窗外夜色渐深,院子里传来虫鸣声,更衬得包间安静。
宋怀舟端起茶杯,缓缓问道:“林素华,你刚才谈到女子监区的情况,挺有见地。”
“我倒想多了解一下你的履历,你是怎么一路走到今天这一步的?”
林素华微微一愣,随即坐直了身子,眼神不再是初见时的拘谨,反而透出几分坚定。
“厅长,我是本省人,大学读的是法律专业。毕业后就考进了监狱系统,一开始在南岭监狱做普通狱警。”
“那时候,女子监区人手紧缺,我被分到那里,从值班、巡查、做记录开始。”
“说实话,那几年很辛苦,也有过想放弃的念头。”
她顿了顿,喝了口茶,继续说道:“后来,女子监区爆发过一起自伤事件,一个重刑犯割腕自残。”

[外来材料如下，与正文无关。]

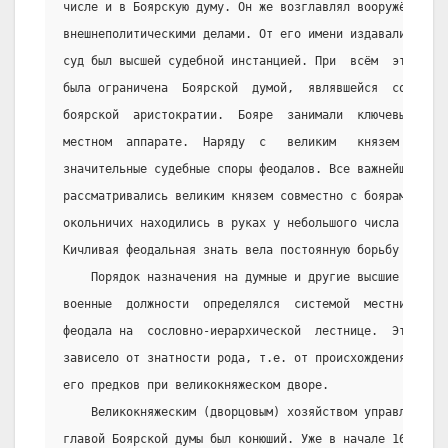
числе и в Боярскую думу. Он же возглавлял вооружённые с
внешнеполитическими делами. От его имени издавались зак
суд был высшей судебной инстанцией. При  всём  этом  вл
была ограничена  Боярской  думой,  являвшейся  сословны
боярской  аристократии.  Бояре  занимали  ключевые  пос
местном  аппарате.  Наряду  с   великим   князем   бояр
значительные судебные споры феодалов. Все важнейшие вне
рассматривались великим князем совместно с боярами. Дум
окольничих находились в руках у небольшого числа аристо
Кичливая феодальная знать вела постоянную борьбу за зем
    Порядок назначения на думные и другие высшие судеб
военные  должности  определялся  системой  местничества
феодала на  сословно-иерархической  лестнице.  Это  пол
зависело от знатности рода, т.е. от происхождения и «сл
его предков при великокняжеском дворе.
    Великокняжеским (дворцовым) хозяйством управлял дв
главой Боярской думы был конюший. Уже в начале 16 века 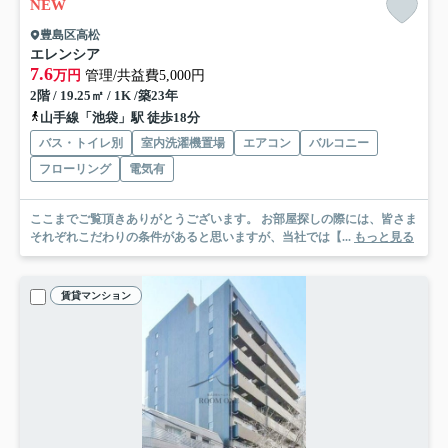
NEW
豊島区高松
エレンシア
7.6
万円
管理/共益費5,000円
2階 / 19.25㎡ / 1K /築23年
山手線「池袋」駅 徒歩18分
バス・トイレ別
室内洗濯機置場
エアコン
バルコニー
フローリング
電気有
ここまでご覧頂きありがとうございます。 お部屋探しの際には、皆さま
それぞれこだわりの条件があると思いますが、当社では【...
もっと見る
賃貸マンション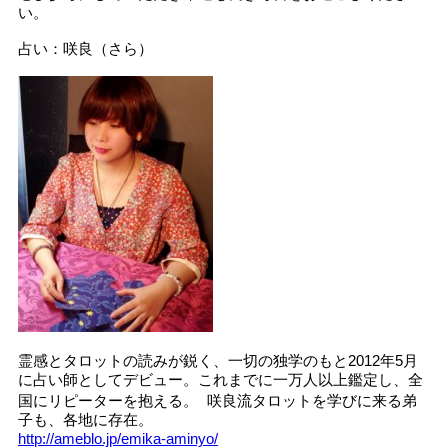
い。
占い：咲良（さら）
霊感とタロットの読みが鋭く、一切の独学のもと2012年5月
に占い師としてデビュー。これまでに一万人以上鑑定し、全
国にリピーターを抱える。 咲良流タロットを学びに来る弟
子も、各地に存在。
http://ameblo.jp/emika-aminyo/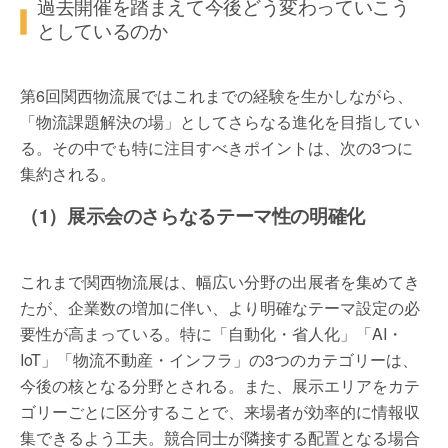
過去開催を踏まえて今後どう変わっていこう
としているのか
第6回関西物流展ではこれまでの経験を生かしながら、
「物流課題解決の場」としてさらなる進化を目指してい
る。その中でも特に注目すべきポイントは、次の3つに
集約される。
（1）展示会のさらなるテーマ性の明確化
これまで関西物流展は、幅広い分野の出展者を集めてき
たが、企業数の増加に伴い、より明確なテーマ設定の必
要性が高まっている。特に「自動化・省人化」「AI・
IoT」「物流不動産・インフラ」の3つのカテゴリーは、
今後の核となる分野とされる。また、展示エリアをカテ
ゴリーごとに区分することで、来場者が効率的に情報収
集できるよう工夫。競合同士が隣接する配置となる場合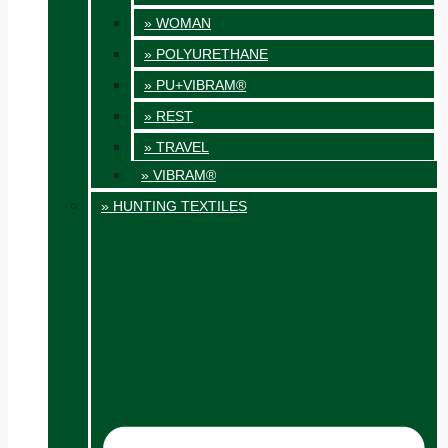
» WOMAN
» POLYURETHANE
» PU+VIBRAM®
» REST
» TRAVEL
» VIBRAM®
» HUNTING TEXTILES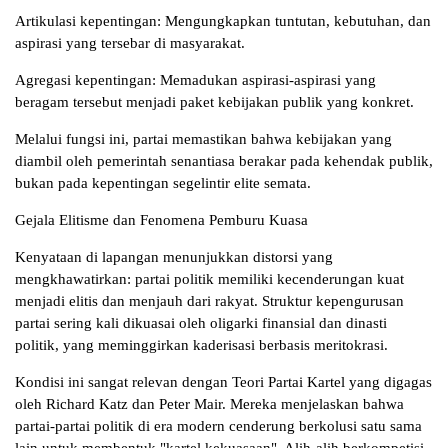
Artikulasi kepentingan: Mengungkapkan tuntutan, kebutuhan, dan
aspirasi yang tersebar di masyarakat.
Agregasi kepentingan: Memadukan aspirasi-aspirasi yang
beragam tersebut menjadi paket kebijakan publik yang konkret.
Melalui fungsi ini, partai memastikan bahwa kebijakan yang
diambil oleh pemerintah senantiasa berakar pada kehendak publik,
bukan pada kepentingan segelintir elite semata.
Gejala Elitisme dan Fenomena Pemburu Kuasa
Kenyataan di lapangan menunjukkan distorsi yang
mengkhawatirkan: partai politik memiliki kecenderungan kuat
menjadi elitis dan menjauh dari rakyat. Struktur kepengurusan
partai sering kali dikuasai oleh oligarki finansial dan dinasti
politik, yang meminggirkan kaderisasi berbasis meritokrasi.
Kondisi ini sangat relevan dengan Teori Partai Kartel yang digagas
oleh Richard Katz dan Peter Mair. Mereka menjelaskan bahwa
partai-partai politik di era modern cenderung berkolusi satu sama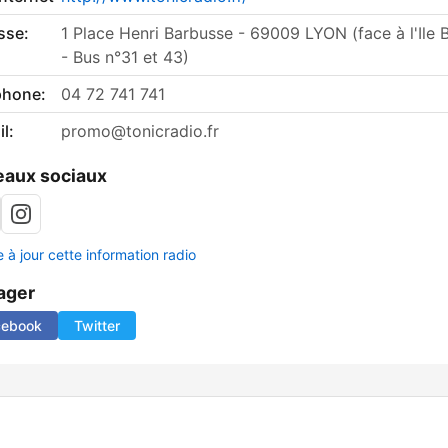
sse:
1 Place Henri Barbusse - 69009 LYON (face à l'Ile 
- Bus n°31 et 43)
phone:
04 72 741 741
l:
promo@tonicradio.fr
aux sociaux
 à jour cette information radio
ager
cebook
Twitter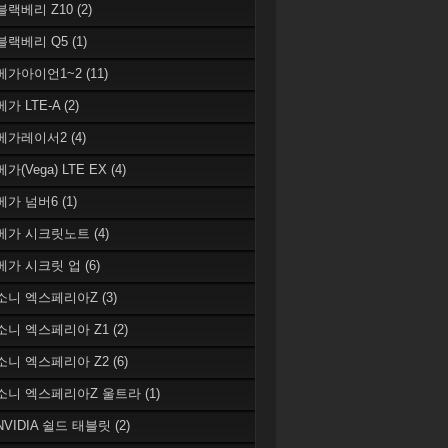
 블랙베리 Z10
(2)
 블랙베리 Q5
(1)
 베가아이언1~2
(11)
베가 LTE-A
(2)
 베가레이서2
(4)
베가(Vega) LTE EX
(4)
 베가 넘버6
(1)
 베가 시크릿노트
(4)
 베가 시크릿 업
(6)
 소니 엑스페리아Z
(3)
 소니 엑스페리아 Z1
(2)
 소니 엑스페리아 Z2
(6)
 소니 엑스페리아Z 울트라
(1)
 NVIDIA 쉴드 태블릿
(2)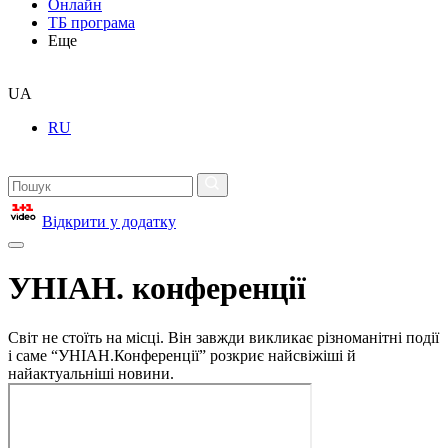
Онлайн
ТБ програма
Еще
UA
RU
Відкрити у додатку
УНІАН. конференції
Світ не стоїть на місці. Він завжди викликає різноманітні події
і саме “УНІАН.Конференції” розкриє найсвіжіші й
найактуальніші новини.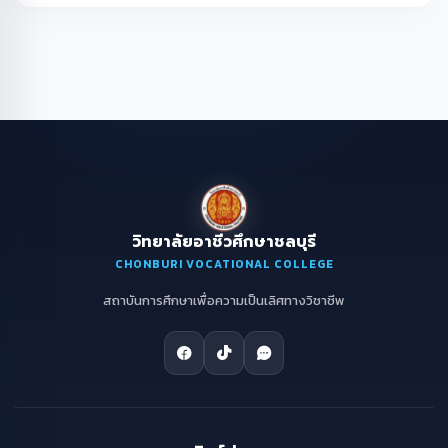
วิทยาลัยอาชีวศึกษาชลบุรี
CHONBURI VOCATIONAL COLLEGE
สถาบันการศึกษาเพื่อความเป็นเลิศทางวิชาชีพ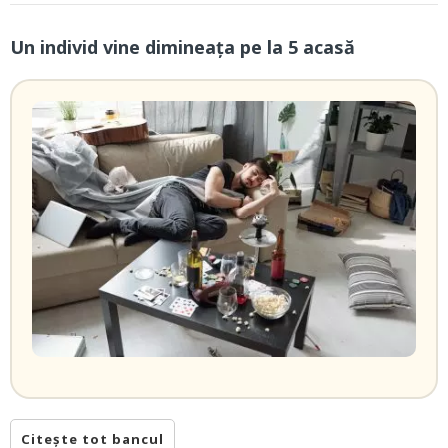
Un individ vine dimineaţa pe la 5 acasă
Citește tot bancul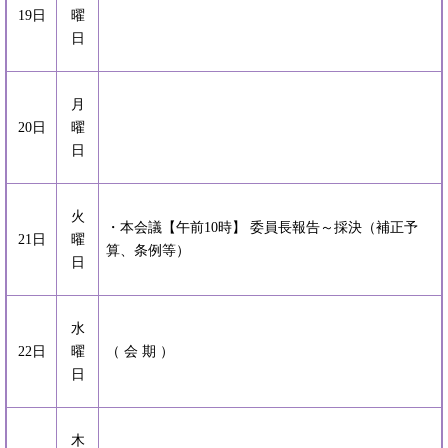
19日
曜
日
月
20日
曜
日
火
・本会議【午前10時】 委員長報告～採決（補正予
21日
曜
算、条例等）
日
水
22日
曜
（ 会 期 ）
日
木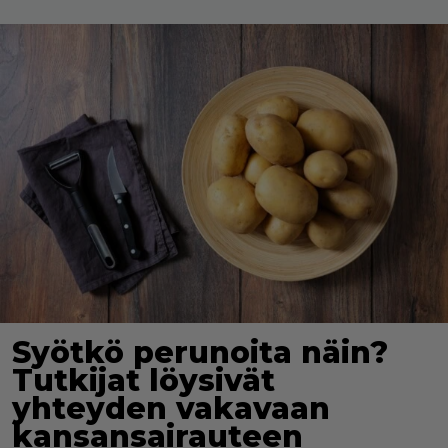
Syötkö perunoita näin?
Tutkijat löysivät
yhteyden vakavaan
kansansairauteen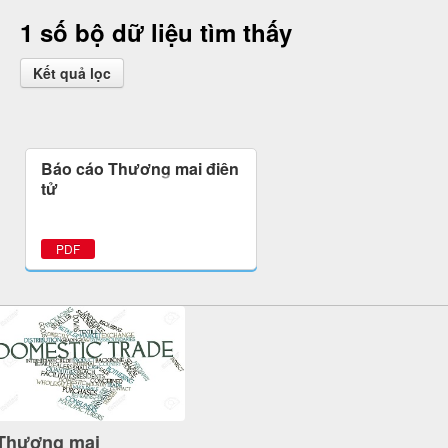
1 số bộ dữ liệu tìm thấy
Kết quả lọc
Báo cáo Thương mại điện
tử
PDF
Thương mại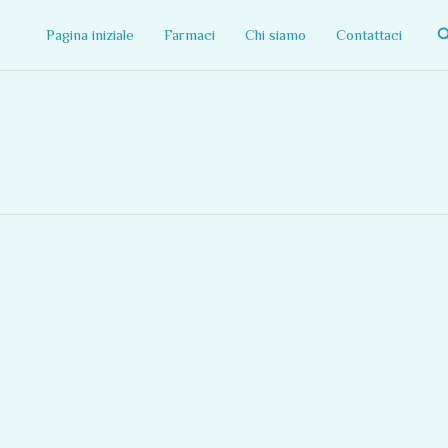
C
Pagina iniziale
Farmaci
Chi siamo
Contattaci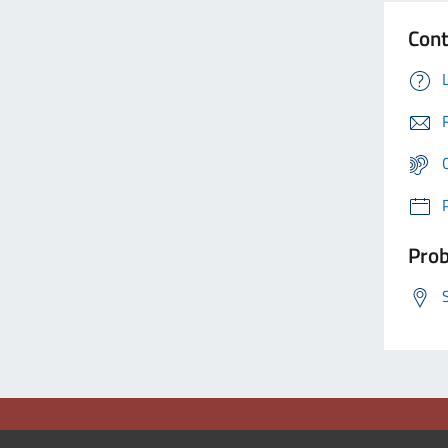
Cont
Prob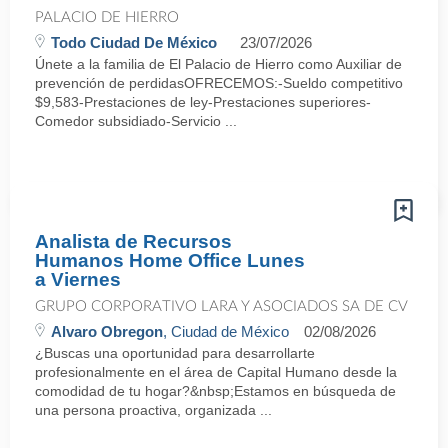
PALACIO DE HIERRO
Todo Ciudad De México
23/07/2026
Únete a la familia de El Palacio de Hierro como Auxiliar de
prevención de perdidasOFRECEMOS:-Sueldo competitivo
$9,583-Prestaciones de ley-Prestaciones superiores-
Comedor subsidiado-Servicio ...
Analista de Recursos
Humanos Home Office Lunes
a Viernes
GRUPO CORPORATIVO LARA Y ASOCIADOS SA DE CV
Alvaro Obregon
, Ciudad de México
02/08/2026
¿Buscas una oportunidad para desarrollarte
profesionalmente en el área de Capital Humano desde la
comodidad de tu hogar?&nbsp;Estamos en búsqueda de
una persona proactiva, organizada ...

“那天我是值班,第一时间冲过去止血送医,救下了她的命。”
“事后,领导让我写了详细报告,没想到报告传到局里,领导夸我写的好,这反而成了我被提拔的契机。”
宋怀舟点了点头,语气平稳:“你做的不错。”
林素华笑了笑,接着说:“再后来,我就一直在女子监区。200多人,涉及的案子形形色色,sharen、fandai、诈骗、拐卖,应有尽有。”
“女犯情绪敏感,冲突和极端行为比男犯还多。”
“我总结了一个办法,叫‘三分压、七分疏’——规矩不能少,但更多时候要靠心理疏导。”
“我请过心理咨询师来做讲座,也请过医生义诊。慢慢的,监区秩序比其他区稳定许多。”
沈月华插了一句:“厅长,我去调研时,专门查过女子监区的伙食账、医疗记录,确实比别的监区规范。她手下的警察基本没出过大问题。”
宋怀舟的眼神落在林素华身上:“你在系统里干了多少年了?”
“整整十二年。”林素华回答,“从普通警员到监区长,一直没挪过地方。”
宋怀舟沉吟片刻,缓缓道:“你一直在女子监区,经验确实是有的。但从正科级到副处级,跨度不小。”
“更何况,南岭监狱的问题盘根错节,牵涉的关系网复杂,你准备怎么面对阻力?”
林素华没有犹豫:“厅长,我在女子监区干了十几年,知道监狱里人、事、关系有多复杂。”
“但问题再深,再盘根错节,也得有人敢做。我不怕阻力,也不怕得罪人。”
“监狱就是讲规矩的地方,如果自己人都乱了套,那怎么管服刑人员?
“从正科到副处,是跨了很大的一步,但我相信只要有您的支持,我就可以胜任。”
“只要厅长您信任我,我就把自己当成您的兵。有人拦路,我顶上去;有人刁难,我担下来。哪怕得罪人,我也绝不退缩。”